Battery Energy Storage: Taking loss prevention to the next level

Lessons Learnt

This focus on innovation has meant that grid scale battery energy storage has finally come of age, with the associated standards and regulatory environment maturing. But how has this come about so quickly? It’s all down to lessons learnt from recent battery energy storage fires. In all these incidents, the fire was started by thermal runaway initiated in the lithium-ion battery module.

So, what are these key lessons? Early battery energy storage fires in South Korea showed need for improvements to battery protection systems, environmental controls, installation procedures and system integration*. In Australia, the key takeaways from the Victoria Big Battery fire are ensuring safety systems are active during commissioning phases and liquid cooling systems are pressure checked before operations commence**. In another incident, it was shown that use of deflagration vents incorporated into the battery enclosure design can mitigate against vapour cloud explosion risk from accumulated gases within the battery enclosure generated during lithium-ion battery thermal runaway.

Loss Prevention Innovations

Typically, grid scale battery energy storage sites are remote and unmanned. Therefore, it would be possible for a fire event to propagate across multiple battery enclosures before an effective fire suppression response is deployed. Delaying or limiting fire propagation across battery enclosures is key to minimising losses. There are several innovative ideas that are currently gaining industry recognition. These include the application of intumescent coatings to battery enclosure exteriors and deluge systems designed to internally flood a battery enclosure when thermal runaway is detected.

Exterior application of intumescent coatings on steel battery enclosures can slow the effects of fire. It’s achieved by creating an expanding insulation layer when activated by extreme heat. This minimises heat transfer, reducing risk of initiating thermal runaway or fire in neighbouring battery enclosures. Thereby allowing more time to activate the necessary fire suppression response. For the coating to work effectively, a critical assessment is required to ensure the type of intumescent paint formula being used is suitable for battery energy storage applications. Mainly because coating performance characteristics vary and the quality of its application must be appropriately controlled.

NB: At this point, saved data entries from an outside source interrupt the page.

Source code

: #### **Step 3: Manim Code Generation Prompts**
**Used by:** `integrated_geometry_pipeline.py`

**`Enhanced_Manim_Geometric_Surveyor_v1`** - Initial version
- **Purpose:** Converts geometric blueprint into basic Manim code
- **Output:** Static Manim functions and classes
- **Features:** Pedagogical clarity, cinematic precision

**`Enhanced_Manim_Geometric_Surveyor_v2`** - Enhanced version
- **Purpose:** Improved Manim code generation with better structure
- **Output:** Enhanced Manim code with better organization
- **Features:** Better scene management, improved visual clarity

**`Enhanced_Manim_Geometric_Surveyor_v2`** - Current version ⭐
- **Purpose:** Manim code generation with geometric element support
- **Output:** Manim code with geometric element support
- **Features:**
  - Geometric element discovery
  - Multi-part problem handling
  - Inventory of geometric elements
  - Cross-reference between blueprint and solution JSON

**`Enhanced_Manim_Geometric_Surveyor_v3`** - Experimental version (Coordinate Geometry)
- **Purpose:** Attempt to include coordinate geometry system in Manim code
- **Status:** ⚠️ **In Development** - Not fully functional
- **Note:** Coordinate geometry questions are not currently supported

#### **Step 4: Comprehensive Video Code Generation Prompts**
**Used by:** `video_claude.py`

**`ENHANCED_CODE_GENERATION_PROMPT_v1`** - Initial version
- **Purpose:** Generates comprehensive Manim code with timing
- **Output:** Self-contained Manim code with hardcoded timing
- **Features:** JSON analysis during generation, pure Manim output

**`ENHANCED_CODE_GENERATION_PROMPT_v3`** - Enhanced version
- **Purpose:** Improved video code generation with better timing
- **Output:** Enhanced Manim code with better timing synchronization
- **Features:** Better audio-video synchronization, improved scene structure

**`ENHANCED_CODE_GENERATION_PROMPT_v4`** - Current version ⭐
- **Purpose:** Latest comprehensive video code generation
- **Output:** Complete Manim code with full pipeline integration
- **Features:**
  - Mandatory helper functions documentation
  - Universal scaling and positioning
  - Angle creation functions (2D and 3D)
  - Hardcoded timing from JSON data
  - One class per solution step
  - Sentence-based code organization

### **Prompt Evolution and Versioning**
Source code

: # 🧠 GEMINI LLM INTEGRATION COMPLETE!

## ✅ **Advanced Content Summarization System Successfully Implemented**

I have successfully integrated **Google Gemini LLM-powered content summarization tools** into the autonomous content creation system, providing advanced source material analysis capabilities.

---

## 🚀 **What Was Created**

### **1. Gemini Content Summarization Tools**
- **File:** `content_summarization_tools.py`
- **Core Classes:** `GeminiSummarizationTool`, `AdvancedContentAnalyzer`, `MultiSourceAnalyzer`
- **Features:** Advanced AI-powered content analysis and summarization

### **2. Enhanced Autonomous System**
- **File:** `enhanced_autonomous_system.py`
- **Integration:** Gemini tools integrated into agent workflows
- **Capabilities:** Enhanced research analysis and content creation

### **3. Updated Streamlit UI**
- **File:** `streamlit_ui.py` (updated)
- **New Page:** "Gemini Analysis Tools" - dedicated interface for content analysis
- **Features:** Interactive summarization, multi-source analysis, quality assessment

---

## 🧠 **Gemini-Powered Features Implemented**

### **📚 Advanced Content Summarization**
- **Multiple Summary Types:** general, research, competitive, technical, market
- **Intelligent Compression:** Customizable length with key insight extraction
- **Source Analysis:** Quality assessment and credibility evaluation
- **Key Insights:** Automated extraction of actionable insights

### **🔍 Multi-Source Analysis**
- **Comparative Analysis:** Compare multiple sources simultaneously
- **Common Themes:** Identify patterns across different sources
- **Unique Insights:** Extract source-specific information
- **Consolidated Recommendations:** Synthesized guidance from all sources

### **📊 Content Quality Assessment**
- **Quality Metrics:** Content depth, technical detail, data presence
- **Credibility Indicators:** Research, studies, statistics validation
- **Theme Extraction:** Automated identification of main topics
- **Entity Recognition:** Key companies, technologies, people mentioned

Flooding battery enclosures with a deluge system from fire hydrants or mains water supply is very effective for rapid cooling and containment. This reduces the risk of heat and fire propagation to adjacent battery enclosures as well as minimising water wastage for fire suppression. In fact, one battery vendor has already incorporated dry riser access points into their battery enclosure design to facilitate this solution. To be effective, battery enclosure water tightness requires a robust assessment. Also, battery enclosure venting specifications need re-evaluating to manage additional hydrogen generation from water contact with lithium-ion batteries. Environmental management is also very important following an incident, as water inside the enclosure requires controlled disposal.

There are exciting opportunities for battery energy storage developers to continually minimise their risk exposures. It’s becoming clear that pursuing innovative approaches for loss prevention through use of intumescent coatings and internal deluge systems can be a game changer if they’re assessed and applied correctly.

Tariq Dawood

Renewables Risk Consultant, Commercial Lines.

^{* World Bank Group Korea Office, 2020 Innovation And Technology Notes © World Bank. World Bank Document Licence: Creative Commons Attribution (CC BY 3.0 IGO).}

^{**Energy Safe Victoria, 2022, Cooling system leak led to Victorian Big Battery fire, © Energy Safe Victoria, Creative Commons Attribution 4.0 international licence.}